→ Data supplied
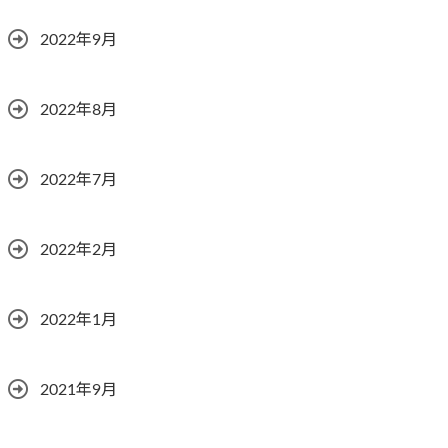
2022年9月
2022年8月
2022年7月
2022年2月
2022年1月
2021年9月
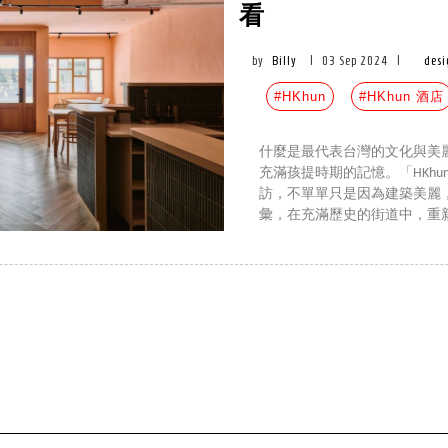
看
by
Billy
|
03 Sep 2024
|
des
#HKhun
#HKhun 酒店
什麼是最代表台灣的文化與美
充滿孩提時期的記憶。「HKh
訪，不單單只是因為建築美麗
彙，在充滿歷史的街道中，重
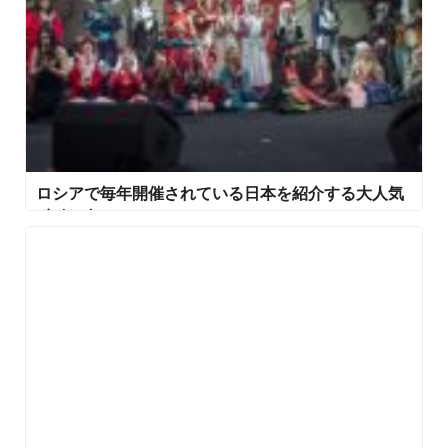
ロシアで毎年開催されている日本を紹介する大人気
イベント、Hinode Power Japan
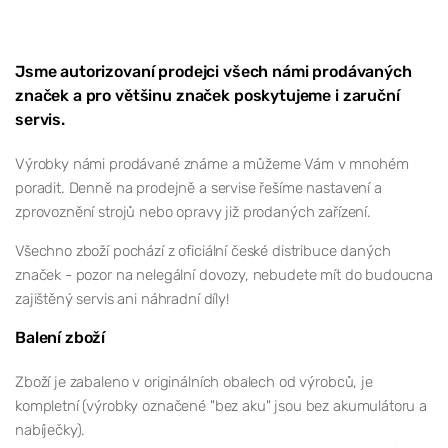
Jsme autorizovaní prodejci všech námi prodávaných
značek a pro většinu značek poskytujeme i zaruční
servis.
Výrobky námi prodávané známe a můžeme Vám v mnohém
poradit. Denně na prodejně a servise řešíme nastavení a
zprovoznění strojů nebo opravy již prodaných zařízení.
Všechno zboží pochází z oficiální české distribuce daných
značek - pozor na nelegální dovozy, nebudete mít do budoucna
zajištěný servis ani náhradní díly!
Balení zboží
Zboží je zabaleno v originálních obalech od výrobců, je
kompletní (výrobky označené "bez aku" jsou bez akumulátoru a
nabíječky).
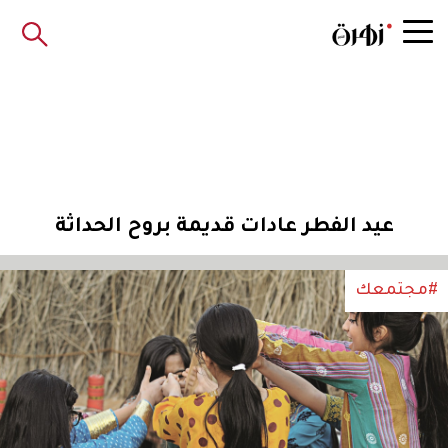
عيد الفطر عادات قديمة بروح الحداثة
#مجتمعك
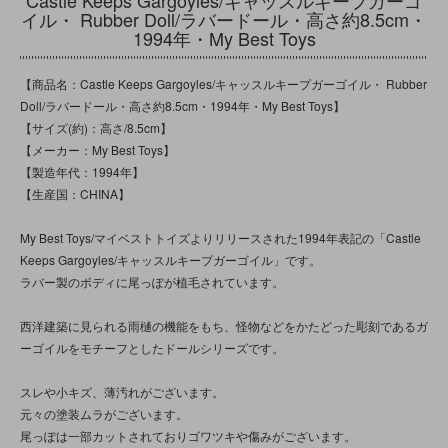
イル・ Rubber Doll/ラバードール・高さ約8.5cm・
1994年・My Best Toys
【商品名：Castle Keeps Gargoyles/キャッスルキープガーゴイル・ Rubber
Doll/ラバードール・高さ約8.5cm・1994年・My Best Toys】
【サイズ(約)：高さ/8.5cm】
【メーカー：My Best Toys】
【製造年代：1994年】
【生産国：CHINA】
My Best Toys/マイベストトイズよりリリースされた1994年表記の「Castle
Keeps Gargoyles/キャッスルキープガーゴイル」です。
ラバー製のボディに尾っぽが植毛されています。
西洋建築に見られる雨樋の機能をもち、怪物などをかたどった彫刻であるガ
ーゴイルをモチーフとしたドールシリーズです。
スレや小キズ、薄汚れがございます。
元々の塗装ムラがございます。
尾っぽは一部カットされておりゴワツキや傷みがございます。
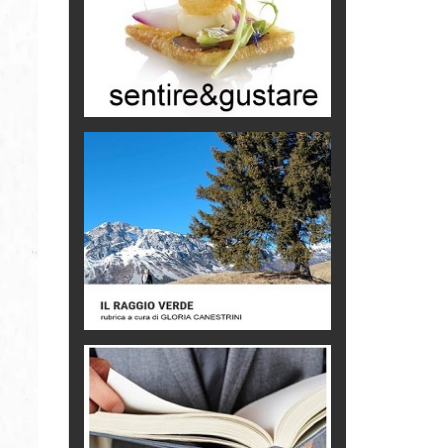
Turismo in Miniera
Puglia - Tra storia e recupero
Castione, sotto il segno del
castagno
Eventi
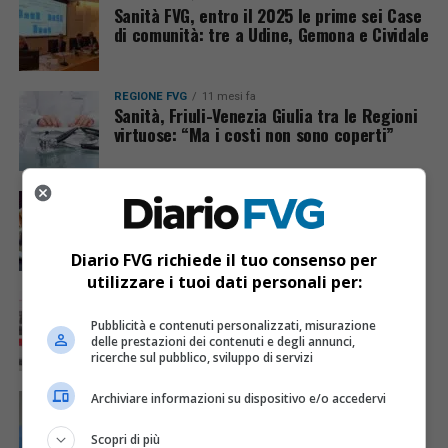
Sanità FVG, entro il 2025 le prime sei Case
di comunità: tre a Udine, Gemona e Cividale
REGIONE FVG
11 mesi fa
Sanità, Friuli-Venezia Giulia tra le Regioni
virtuose: “Ma i costi non sono coperti”
REGIONE FVG
11 mesi fa
Fascicolo Sanitario Elettronico: 86% di
consenso e 100% di attivazioni, il FVG
batte la media nazionale
Diario FVG richiede il tuo consenso per
utilizzare i tuoi dati personali per:
REGIONE FVG
11 mesi fa
Sanità, tre nuove ambulanze operative in
Pubblicità e contenuti personalizzati, misurazione
Friuli-Venezia Giulia
delle prestazioni dei contenuti e degli annunci,
ricerche sul pubblico, sviluppo di servizi
Archiviare informazioni su dispositivo e/o accedervi
REGIONE FVG
12 mesi fa
FVG, nasce la figura dell’assistente
infermieristico: ponte tra Oss e infermieri
Scopri di più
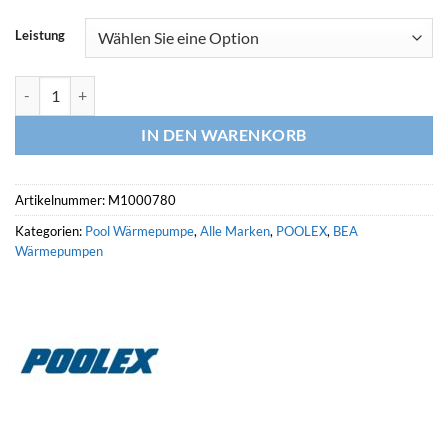
Leistung
POOLEX Wärmepumpe SPAWER O`SPA mit integrierter Umwälzpump
IN DEN WARENKORB
Artikelnummer:
M1000780
Kategorien:
Pool Wärmepumpe
,
Alle Marken
,
POOLEX
,
BEA
Wärmepumpen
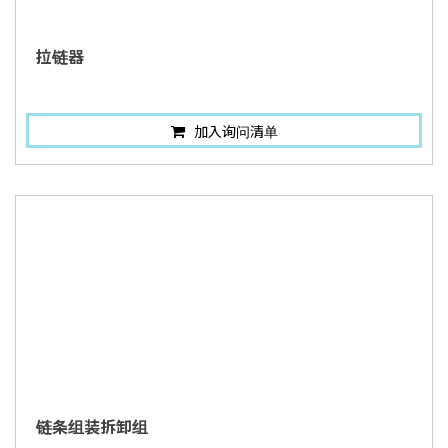
拉链器
加入询问清单
链条组装拆卸组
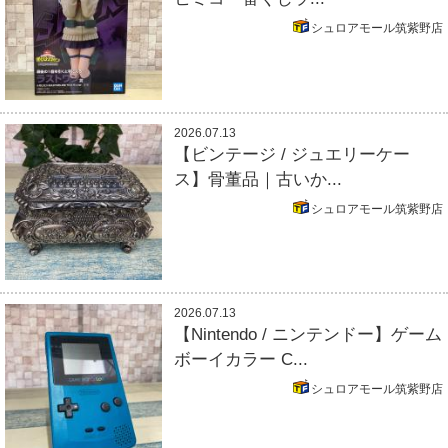
シュロアモール筑紫野店
2026.07.13
【ビンテージ / ジュエリーケー
ス】骨董品｜古いか...
シュロアモール筑紫野店
2026.07.13
【Nintendo / ニンテンドー】ゲーム
ボーイカラー C...
シュロアモール筑紫野店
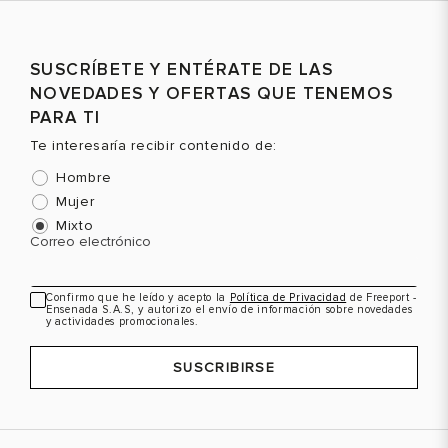
Talla
Talla
T
SUSCRÍBETE Y ENTÉRATE DE LAS
Selecciona una talla
Selecciona una talla
NOVEDADES Y OFERTAS QUE TENEMOS
EUR
USA
EUR
USA
PARA TI
36
5.5
36
6
Te interesaría recibir contenido de:
37
6.5
37
7
Hombre
38
7
38
8
Mujer
Mixto
39
8
39
8.5
Color
Color
C
Correo electrónico
40
8.5
40
9.5
Confirmo que he leído y acepto la
Política de Privacidad
de Freeport -
41
9.5
Ensenada S.A.S, y autorizo el envío de información sobre novedades
y actividades promocionales.
VER PRODUCTO
VER PRODUCTO
SUSCRIBIRSE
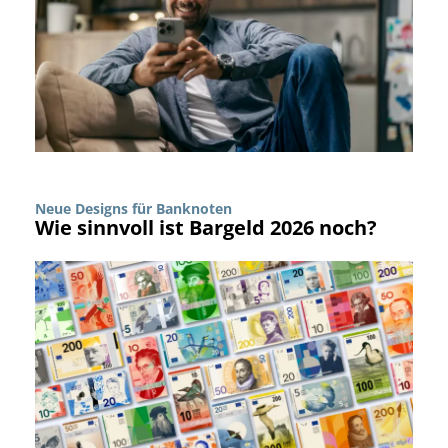
Neue Designs für Banknoten
Wie sinnvoll ist Bargeld 2026 noch?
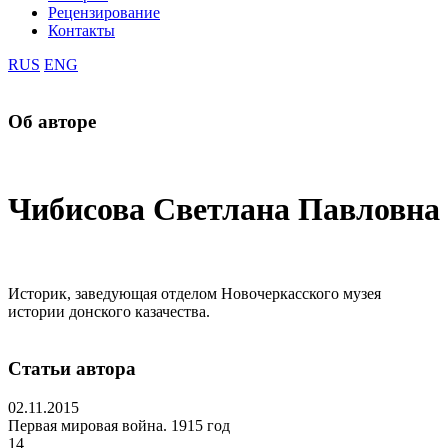
Рецензирование
Контакты
RUS
ENG
Об авторе
Чибисова Светлана Павловна
Историк, заведующая отделом Новочеркасского музея
истории донского казачества.
Статьи автора
02.11.2015
Первая мировая война. 1915 год
14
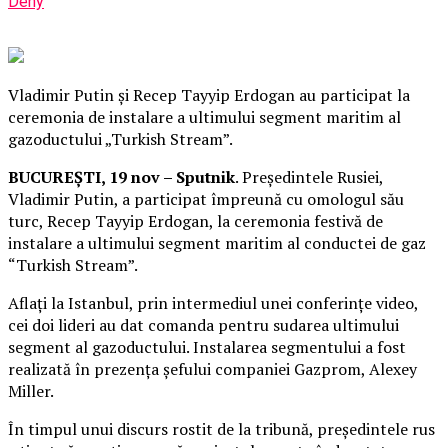
Deny
Vladimir Putin și Recep Tayyip Erdogan au participat la
ceremonia de instalare a ultimului segment maritim al
gazoductului „Turkish Stream”.
BUCUREȘTI, 19 nov – Sputnik
. Președintele Rusiei,
Vladimir Putin, a participat împreună cu omologul său
turc, Recep Tayyip Erdogan, la ceremonia festivă de
instalare a ultimului segment maritim al conductei de gaz
“Turkish Stream”.
Aflați la Istanbul, prin intermediul unei conferințe video,
cei doi lideri au dat comanda pentru sudarea ultimului
segment al gazoductului. Instalarea segmentului a fost
realizată în prezența șefului companiei Gazprom, Alexey
Miller.
În timpul unui discurs rostit de la tribună, președintele rus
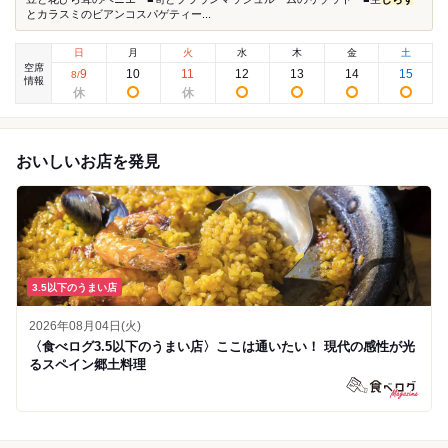
とカラスミのビアンコスパゲティー...
日
月
火
水
木
金
土
空席
9
10
11
12
13
14
15
8
/
情報
おいしいお店を発見
3.5以下のうまい店
2026年08月04日(火)
〈食べログ3.5以下のうまい店〉ここは通いたい！ 現代の感性が光
るスペイン郷土料理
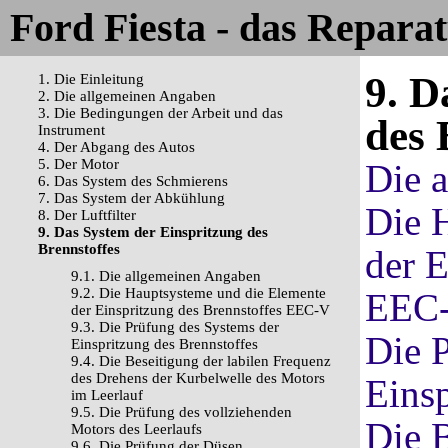
Ford Fiesta - das Repara
9. D
1. Die Einleitung
2. Die allgemeinen Angaben
3. Die Bedingungen der Arbeit und das
des 
Instrument
4. Der Abgang des Autos
5. Der Motor
Die 
6. Das System des Schmierens
7. Das System der Abkühlung
Die 
8. Der Luftfilter
9. Das System der Einspritzung des
Brennstoffes
der E
9.1. Die allgemeinen Angaben
9.2. Die Hauptsysteme und die Elemente
EEC
der Einspritzung des Brennstoffes EEC-V
9.3. Die Prüfung des Systems der
Die 
Einspritzung des Brennstoffes
9.4. Die Beseitigung der labilen Frequenz
des Drehens der Kurbelwelle des Motors
Einsp
im Leerlauf
9.5. Die Prüfung des vollziehenden
Die B
Motors des Leerlaufs
9.6. Die Prüfung der Düsen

→ Problem
The records above are to be set down exactly as written, with no images.

→ Exercise output
2022年9月
2022年8月
2022年7月
2022年2月
2022年1月
2021年9月
看
by
Billy
|
03 Sep 2024
|
des
#HKhun
#HKhun 酒店
什麼是最代表台灣的文化與美
充滿孩提時期的記憶。「HKh
訪，不單單只是因為建築美麗
彙，在充滿歷史的街道中，重
ロシアで毎年開催されている日本を紹介する大人気
イベント、Hinode Power Japan
Jsme autorizovaní prodejci všech námi prodávaných
značek a pro většinu značek poskytujeme i zaruční
servis.
Výrobky námi prodávané známe a můžeme Vám v mnohém
poradit. Denně na prodejně a servise řešíme nastavení a
zprovoznění strojů nebo opravy již prodaných zařízení.
Všechno zboží pochází z oficiální české distribuce daných
značek - pozor na nelegální dovozy, nebudete mít do budoucna
zajištěný servis ani náhradní díly!
Balení zboží
Zboží je zabaleno v originálních obalech od výrobců, je
kompletní (výrobky označené "bez aku" jsou bez akumulátoru a
nabíječky).
عيد الفطر عادات قديمة بروح الحداثة
#مجتمعك
イル・ Rubber Doll/ラバードール・高さ約8.5cm・
1994年・My Best Toys
【商品名：Castle Keeps Gargoyles/キャッスルキープガーゴイル・ Rubber
Doll/ラバードール・高さ約8.5cm・1994年・My Best Toys】
【サイズ(約)：高さ/8.5cm】
【メーカー：My Best Toys】
【製造年代：1994年】
【生産国：CHINA】
My Best Toys/マイベストトイズよりリリースされた1994年表記の「Castle
Keeps Gargoyles/キャッスルキープガーゴイル」です。
ラバー製のボディに尾っぽが植毛されています。
西洋建築に見られる雨樋の機能をもち、怪物などをかたどった彫刻であるガ
ーゴイルをモチーフとしたドールシリーズです。
スレや小キズ、薄汚れがございます。
元々の塗装ムラがございます。
尾っぽは一部カットされておりゴワツキや傷みがございます。
Turismo in Miniera
Puglia - Tra storia e recupero
Castione, sotto il segno del
castagno
Eventi
Sanità FVG, entro il 2025 le prime sei Case
di comunità: tre a Udine, Gemona e Cividale
REGIONE FVG
11 mesi fa
Sanità, Friuli-Venezia Giulia tra le Regioni
virtuose: “Ma i costi non sono coperti”
REGIONE FVG
11 mesi fa
Fascicolo Sanitario Elettronico: 86% di
consenso e 100% di attivazioni, il FVG
batte la media nazionale
Diario FVG richiede il tuo consenso per
utilizzare i tuoi dati personali per:
REGIONE FVG
11 mesi fa
Sanità, tre nuove ambulanze operative in
Pubblicità e contenuti personalizzati, misurazione
Friuli-Venezia Giulia
delle prestazioni dei contenuti e degli annunci,
ricerche sul pubblico, sviluppo di servizi
Archiviare informazioni su dispositivo e/o accedervi
REGIONE FVG
12 mesi fa
FVG, nasce la figura dell’assistente
infermieristico: ponte tra Oss e infermieri
Scopri di più
Leistung
POOLEX Wärmepumpe SPAWER O`SPA mit integrierter Umwälzpump
IN DEN WARENKORB
Artikelnummer:
M1000780
Kategorien:
Pool Wärmepumpe
,
Alle Marken
,
POOLEX
,
BEA
Wärmepumpen
拉链器
加入询问清单
链条组装拆卸组
シュロアモール筑紫野店
2026.07.13
【ビンテージ / ジュエリーケー
ス】骨董品｜古いか...
シュロアモール筑紫野店
2026.07.13
【Nintendo / ニンテンドー】ゲーム
ボーイカラー C...
シュロアモール筑紫野店
Talla
Talla
T
SUSCRÍBETE Y ENTÉRATE DE LAS
Selecciona una talla
Selecciona una talla
NOVEDADES Y OFERTAS QUE TENEMOS
EUR
USA
EUR
USA
PARA TI
36
5.5
36
6
Te interesaría recibir contenido de:
37
6.5
37
7
Hombre
38
7
38
8
Mujer
Mixto
39
8
39
8.5
Color
Color
C
Correo electrónico
40
8.5
40
9.5
Confirmo que he leído y acepto la
Política de Privacidad
de Freeport -
41
9.5
Ensenada S.A.S, y autorizo el envío de información sobre novedades
y actividades promocionales.
VER PRODUCTO
VER PRODUCTO
SUSCRIBIRSE
Neue Designs für Banknoten
Wie sinnvoll ist Bargeld 2026 noch?
Рецензирование
Контакты
RUS
ENG
Об авторе
Чибисова Светлана Павловна
Историк, заведующая отделом Новочеркасского музея
истории донского казачества.
Статьи автора
02.11.2015
Первая мировая война. 1915 год
14
Deny
Vladimir Putin și Recep Tayyip Erdogan au participat la
ceremonia de instalare a ultimului segment maritim al
gazoductului „Turkish Stream”.
BUCUREȘTI, 19 nov – Sputnik
. Președintele Rusiei,
Vladimir Putin, a participat împreună cu omologul său
turc, Recep Tayyip Erdogan, la ceremonia festivă de
instalare a ultimului segment maritim al conductei de gaz
“Turkish Stream”.
Aflați la Istanbul, prin intermediul unei conferințe video,
cei doi lideri au dat comanda pentru sudarea ultimului
segment al gazoductului. Instalarea segmentului a fost
realizată în prezența șefului companiei Gazprom, Alexey
Miller.
În timpul unui discurs rostit de la tribună, președintele rus
とカラスミのビアンコスパゲティー...
日
月
火
水
木
金
土
空席
9
10
11
12
13
14
15
8
/
情報
おいしいお店を発見
3.5以下のうまい店
2026年08月04日(火)
〈食べログ3.5以下のうまい店〉ここは通いたい！ 現代の感性が光
るスペイン郷土料理
Ford Fiesta - das Repara
9. D
1. Die Einleitung
2. Die allgemeinen Angaben
3. Die Bedingungen der Arbeit und das
des 
Instrument
4. Der Abgang des Autos
5. Der Motor
Die 
6. Das System des Schmierens
7. Das System der Abkühlung
Die 
8. Der Luftfilter
9. Das System der Einspritzung des
Brennstoffes
der E
9.1. Die allgemeinen Angaben
9.2. Die Hauptsysteme und die Elemente
EEC
der Einspritzung des Brennstoffes EEC-V
9.3. Die Prüfung des Systems der
Die 
Einspritzung des Brennstoffes
9.4. Die Beseitigung der labilen Frequenz
des Drehens der Kurbelwelle des Motors
Einsp
im Leerlauf
9.5. Die Prüfung des vollziehenden
Die B
Motors des Leerlaufs
9.6. Die Prüfung der Düsen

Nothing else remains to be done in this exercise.